The Superiority of Decentralized Systems: 

Nature doesn’t do hierarchical systems, humans do. And normally we create hierarchical systems to solve the problems of scale. Bitcoin solves one of the main problems of hierarchical systems, which is that the people who rise to the top become corrupted and gradually subvert the hierarchical system to serve their own needs. Hierarchical systems don’t scale and they don’t deliver equality for very long. Decentralized systems scale and as long as the rules they are based on operate, they can level the playing field for all participants. If you can put a decentralized system next to a hierarchical system and people have a choice to choose between the two, the decentralized system will always deliver more value to every node within the network, and it will do so with better accountability, better predictability, less uncertainty, less risk, and it is much harder to corrupt and co-opt, and now we’re doing it to money for the first time in history. That’s a very big deal.

Bitcoin as a Force for Social Good:

Bitcoin is really all about the other 6 billion people. About 3 billion people have no bank accounts. About 1 billion people have ample access to credit and large pools of liquidity, so they can start businesses, buy homes, etc. They have access to international finance, transferring money and conducting international trade without many restrictions. The middle 3 billion may have bank accounts, but those bank accounts have currency controls, and those people don’t have the ability to do international trade. They are stuck in a currency controlled by a central bank that uses inflation as a means to steal from the people. Essentially inflation becomes a form of taxation.

This stolen money usually goes to buy guns and tanks and bombs, which is why I’m in Bitcoin.  In the state of human affairs, if you ask a nation to divest its wealth in order to fund war, the only way you can do that is by stealing, by lying, by cheating. If you ask for the consent of the governed to fund war, they will say no. They would rather fund healthcare, education or development. So when you have a currency that is not subject to central bank control, you achieve separation of money and state. You take away the power of state to use money as a means of control and enrichment. Until now, each government was able to apply control through money, by issuing it, taxing in that money and controlling the flow of money into and out of that country. Bitcoin is not the 194th currency, it is the first global currency.  It is the first algorithmic currency. We can trust mathematics because we can predict exactly what will happen on the Bitcoin network.

We have the opportunity, not to bank the other 6 billion, but to unbank all 7 billion of us. We have the opportunity to allow the developing world to leapfrog directly from cash-based societies to digital cash societies and bypass the entire failed experiment of central currencies from the western world. They will take the opportunity just like they leapfrogged landlines and went directly to cellphones.

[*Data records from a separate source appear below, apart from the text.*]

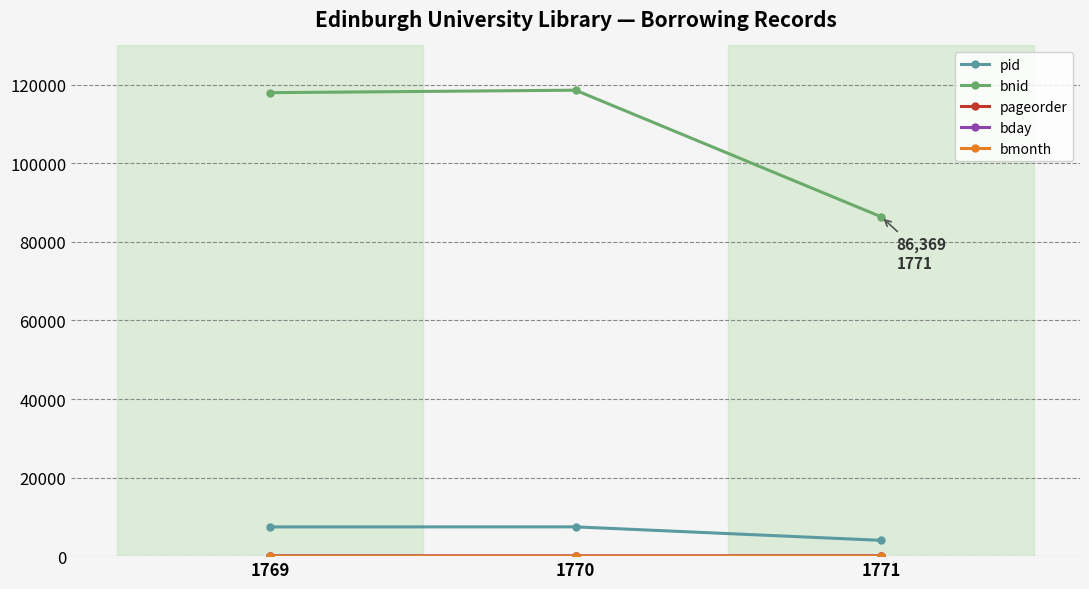

How many lines are shown in the chart?

5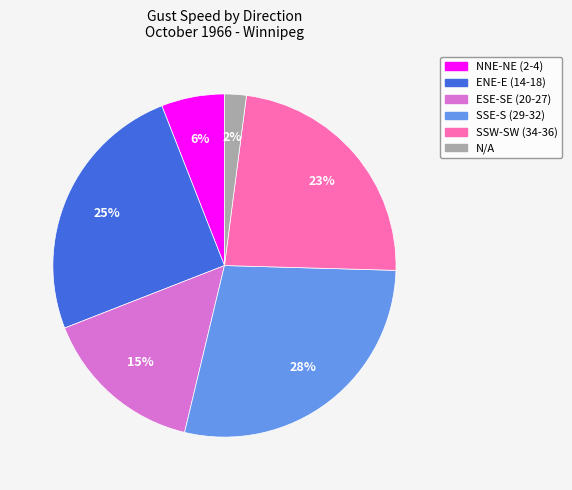

To the nearest percent, what is the difference between the largest and smallest slice percentages?

26%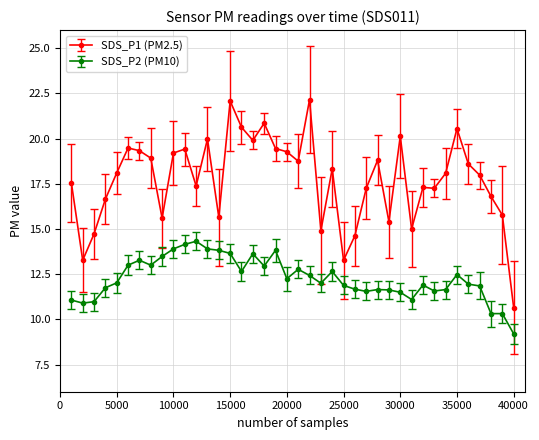

True or false: SDS_P1 (PM2.5) has more than 2 points higher than both neighbors.

True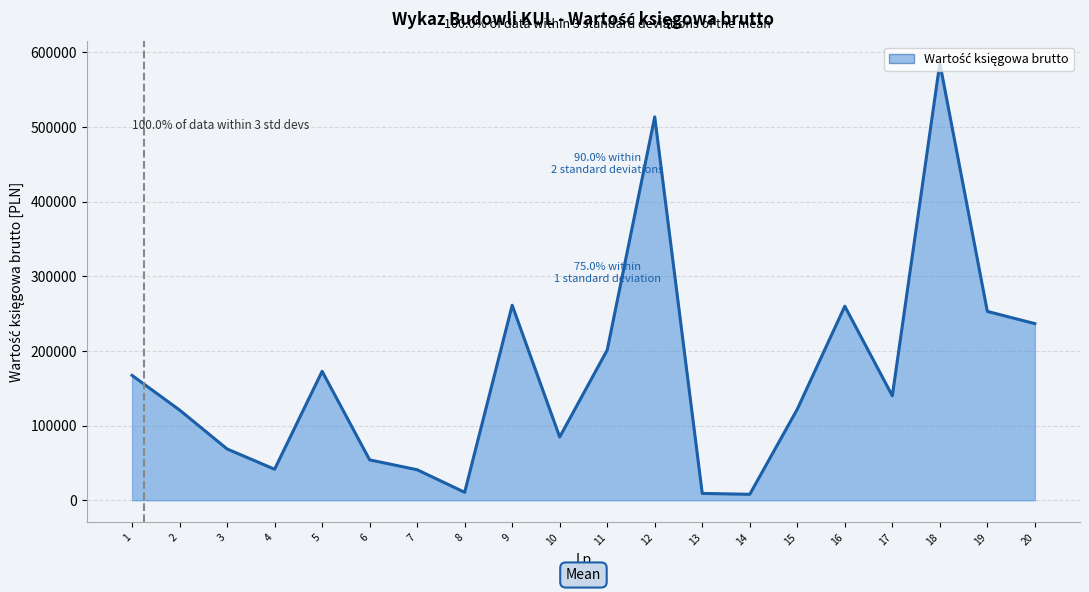

Where does the data first go above 140000?

1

 Global Remittance Innovation:

One of the most exciting financial solutions is the ability of the payment networks to do peer-to-peer payments, the most important of which is global remittances. Global remittances are a $510bn market, where migrant workers send that money back home to support families in the poorest nations in the world. Today, Western Union and similar companies extract $74 billion in fees for those services. Even as the developed world provides $150 billion in direct foreign aid to the top of the pyramid in the hopes that it trickles down, we steal $74 billion from the base of the pyramid. That money could go to sanitation, clean water, healthcare, food.  This is not our money, it’s theirs, and it just means we need to take it away from Western Union.  And that couldn’t happen to a nicer bunch of crooks.

Bitcoin as a Global Reserve Currency:

In North America, we have the world’s reserve currency.  It’s a good, stable currency.  A lot of libertarians and Austrian economists will say: "The dollar sucks." Yes, the dollar sucks, but it sucks 193 times less than the other 193 other currencies.  So when we ask why does Bitcoin matter in North America, the answer is: it doesn’t.  It matters far more in every other place in the world.  You go to Argentina; their currency is devaluing at 30% per year. People’s savings are disappearing before their eyes. Their futures are being stolen by a central bank.  For these people, Bitcoin is a choice that allows them to achieve economic independence.